Work order: Write out, word for word, only the lines from the one with "Lista de deseos" to the end of the data below.

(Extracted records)
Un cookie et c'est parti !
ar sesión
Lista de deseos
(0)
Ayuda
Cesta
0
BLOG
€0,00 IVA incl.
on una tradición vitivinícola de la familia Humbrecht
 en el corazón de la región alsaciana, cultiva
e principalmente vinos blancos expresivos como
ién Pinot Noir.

Response below:
Lista de deseos
(0)
Ayuda
Cesta
0
BLOG
€0,00 IVA incl.
on una tradición vitivinícola de la familia Humbrecht
 en el corazón de la región alsaciana, cultiva
e principalmente vinos blancos expresivos como
ién Pinot Noir.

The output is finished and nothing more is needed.